__What you are asked to do__. Lay out the records from their start through the line containing "4: (333, 233)" as a JSON list of strings, one string per line, omitting any blank lines.

__Raw data__.
-- START --

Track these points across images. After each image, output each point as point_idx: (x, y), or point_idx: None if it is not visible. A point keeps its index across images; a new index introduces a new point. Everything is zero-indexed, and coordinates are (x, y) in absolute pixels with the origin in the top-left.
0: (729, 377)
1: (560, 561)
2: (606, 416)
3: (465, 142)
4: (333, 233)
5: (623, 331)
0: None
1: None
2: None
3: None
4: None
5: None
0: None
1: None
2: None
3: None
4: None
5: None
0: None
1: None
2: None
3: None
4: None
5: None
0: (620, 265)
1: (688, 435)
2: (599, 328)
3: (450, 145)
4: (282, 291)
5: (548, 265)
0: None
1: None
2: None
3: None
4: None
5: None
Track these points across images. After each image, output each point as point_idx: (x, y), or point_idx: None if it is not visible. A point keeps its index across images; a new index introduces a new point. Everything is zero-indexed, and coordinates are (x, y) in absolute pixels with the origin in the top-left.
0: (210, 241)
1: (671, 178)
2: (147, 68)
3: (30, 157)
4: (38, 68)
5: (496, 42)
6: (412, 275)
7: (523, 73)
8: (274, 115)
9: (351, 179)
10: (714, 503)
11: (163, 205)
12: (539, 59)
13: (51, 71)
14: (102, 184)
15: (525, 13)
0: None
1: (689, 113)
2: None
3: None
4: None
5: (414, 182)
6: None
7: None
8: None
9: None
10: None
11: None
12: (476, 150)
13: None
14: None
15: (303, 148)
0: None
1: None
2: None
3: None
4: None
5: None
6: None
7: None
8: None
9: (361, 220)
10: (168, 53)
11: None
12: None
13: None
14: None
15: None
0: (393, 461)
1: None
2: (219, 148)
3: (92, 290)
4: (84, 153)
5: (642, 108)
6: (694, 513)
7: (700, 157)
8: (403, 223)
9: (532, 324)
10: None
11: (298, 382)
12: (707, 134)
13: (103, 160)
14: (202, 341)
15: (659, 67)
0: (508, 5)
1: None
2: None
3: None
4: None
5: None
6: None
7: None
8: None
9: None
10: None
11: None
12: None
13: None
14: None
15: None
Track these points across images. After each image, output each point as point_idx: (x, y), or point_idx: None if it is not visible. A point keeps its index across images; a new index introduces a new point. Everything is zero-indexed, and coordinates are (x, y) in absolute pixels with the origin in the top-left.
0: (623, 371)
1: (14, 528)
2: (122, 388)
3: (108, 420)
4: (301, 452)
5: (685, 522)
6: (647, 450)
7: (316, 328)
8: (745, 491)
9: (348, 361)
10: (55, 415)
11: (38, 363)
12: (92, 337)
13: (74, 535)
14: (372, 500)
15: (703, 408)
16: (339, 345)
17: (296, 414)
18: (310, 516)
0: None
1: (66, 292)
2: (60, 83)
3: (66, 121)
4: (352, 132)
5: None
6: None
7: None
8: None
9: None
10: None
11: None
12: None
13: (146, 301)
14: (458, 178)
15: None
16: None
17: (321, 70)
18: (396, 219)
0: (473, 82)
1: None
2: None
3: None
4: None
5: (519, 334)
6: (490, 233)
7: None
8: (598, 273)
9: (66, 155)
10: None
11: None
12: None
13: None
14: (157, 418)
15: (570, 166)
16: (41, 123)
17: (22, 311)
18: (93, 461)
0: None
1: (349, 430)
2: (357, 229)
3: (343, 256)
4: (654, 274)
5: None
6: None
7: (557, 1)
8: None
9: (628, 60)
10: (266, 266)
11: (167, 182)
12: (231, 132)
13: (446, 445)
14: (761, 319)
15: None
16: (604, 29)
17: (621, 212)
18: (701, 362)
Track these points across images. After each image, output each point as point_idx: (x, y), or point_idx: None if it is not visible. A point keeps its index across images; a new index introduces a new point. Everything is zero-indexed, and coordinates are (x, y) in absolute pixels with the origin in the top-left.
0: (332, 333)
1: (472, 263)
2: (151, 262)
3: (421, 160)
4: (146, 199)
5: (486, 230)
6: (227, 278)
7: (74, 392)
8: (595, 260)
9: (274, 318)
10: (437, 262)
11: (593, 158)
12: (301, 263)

-- END --

__Answer to the problem__.
[
  "Track these points across images. After each image, output each point as point_idx: (x, y), or point_idx: None if it is not visible. A point keeps its index across images; a new index introduces a new point. Everything is zero-indexed, and coordinates are (x, y) in absolute pixels with the origin in the top-left.",
  "0: (729, 377)",
  "1: (560, 561)",
  "2: (606, 416)",
  "3: (465, 142)",
  "4: (333, 233)"
]